*** EXERCISE INPUTS ***
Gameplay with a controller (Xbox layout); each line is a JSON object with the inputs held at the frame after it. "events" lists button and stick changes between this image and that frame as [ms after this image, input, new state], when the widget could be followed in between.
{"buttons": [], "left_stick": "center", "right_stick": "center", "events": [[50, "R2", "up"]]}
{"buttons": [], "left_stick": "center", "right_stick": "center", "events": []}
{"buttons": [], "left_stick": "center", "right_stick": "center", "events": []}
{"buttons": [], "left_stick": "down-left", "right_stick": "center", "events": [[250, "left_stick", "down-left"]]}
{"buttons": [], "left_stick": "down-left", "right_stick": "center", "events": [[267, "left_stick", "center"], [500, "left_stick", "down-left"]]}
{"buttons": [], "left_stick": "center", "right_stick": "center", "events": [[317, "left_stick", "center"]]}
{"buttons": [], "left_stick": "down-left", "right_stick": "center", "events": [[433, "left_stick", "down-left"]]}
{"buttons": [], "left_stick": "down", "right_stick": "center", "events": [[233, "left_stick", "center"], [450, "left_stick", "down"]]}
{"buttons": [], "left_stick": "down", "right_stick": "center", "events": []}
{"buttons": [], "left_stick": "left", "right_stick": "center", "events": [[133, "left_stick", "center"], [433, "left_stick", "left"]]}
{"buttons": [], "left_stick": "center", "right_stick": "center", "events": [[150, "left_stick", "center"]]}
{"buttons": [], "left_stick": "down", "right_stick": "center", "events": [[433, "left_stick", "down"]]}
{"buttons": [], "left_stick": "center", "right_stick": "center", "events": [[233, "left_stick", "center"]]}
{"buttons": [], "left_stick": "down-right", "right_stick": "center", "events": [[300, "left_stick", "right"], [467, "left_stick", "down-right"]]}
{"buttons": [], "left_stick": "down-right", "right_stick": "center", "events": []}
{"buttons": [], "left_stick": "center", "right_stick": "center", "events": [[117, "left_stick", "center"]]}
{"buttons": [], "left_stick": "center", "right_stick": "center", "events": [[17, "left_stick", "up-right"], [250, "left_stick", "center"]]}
*** End of EXERCISE INPUTS ***
## EXERCISE DETAILS
A word-for-word restatement of every record above is expected.

## TASK RESPONSE
Gameplay with a controller (Xbox layout); each line is a JSON object with the inputs held at the frame after it. "events" lists button and stick changes between this image and that frame as [ms after this image, input, new state], when the widget could be followed in between.
{"buttons": [], "left_stick": "center", "right_stick": "center", "events": [[50, "R2", "up"]]}
{"buttons": [], "left_stick": "center", "right_stick": "center", "events": []}
{"buttons": [], "left_stick": "center", "right_stick": "center", "events": []}
{"buttons": [], "left_stick": "down-left", "right_stick": "center", "events": [[250, "left_stick", "down-left"]]}
{"buttons": [], "left_stick": "down-left", "right_stick": "center", "events": [[267, "left_stick", "center"], [500, "left_stick", "down-left"]]}
{"buttons": [], "left_stick": "center", "right_stick": "center", "events": [[317, "left_stick", "center"]]}
{"buttons": [], "left_stick": "down-left", "right_stick": "center", "events": [[433, "left_stick", "down-left"]]}
{"buttons": [], "left_stick": "down", "right_stick": "center", "events": [[233, "left_stick", "center"], [450, "left_stick", "down"]]}
{"buttons": [], "left_stick": "down", "right_stick": "center", "events": []}
{"buttons": [], "left_stick": "left", "right_stick": "center", "events": [[133, "left_stick", "center"], [433, "left_stick", "left"]]}
{"buttons": [], "left_stick": "center", "right_stick": "center", "events": [[150, "left_stick", "center"]]}
{"buttons": [], "left_stick": "down", "right_stick": "center", "events": [[433, "left_stick", "down"]]}
{"buttons": [], "left_stick": "center", "right_stick": "center", "events": [[233, "left_stick", "center"]]}
{"buttons": [], "left_stick": "down-right", "right_stick": "center", "events": [[300, "left_stick", "right"], [467, "left_stick", "down-right"]]}
{"buttons": [], "left_stick": "down-right", "right_stick": "center", "events": []}
{"buttons": [], "left_stick": "center", "right_stick": "center", "events": [[117, "left_stick", "center"]]}
{"buttons": [], "left_stick": "center", "right_stick": "center", "events": [[17, "left_stick", "up-right"], [250, "left_stick", "center"]]}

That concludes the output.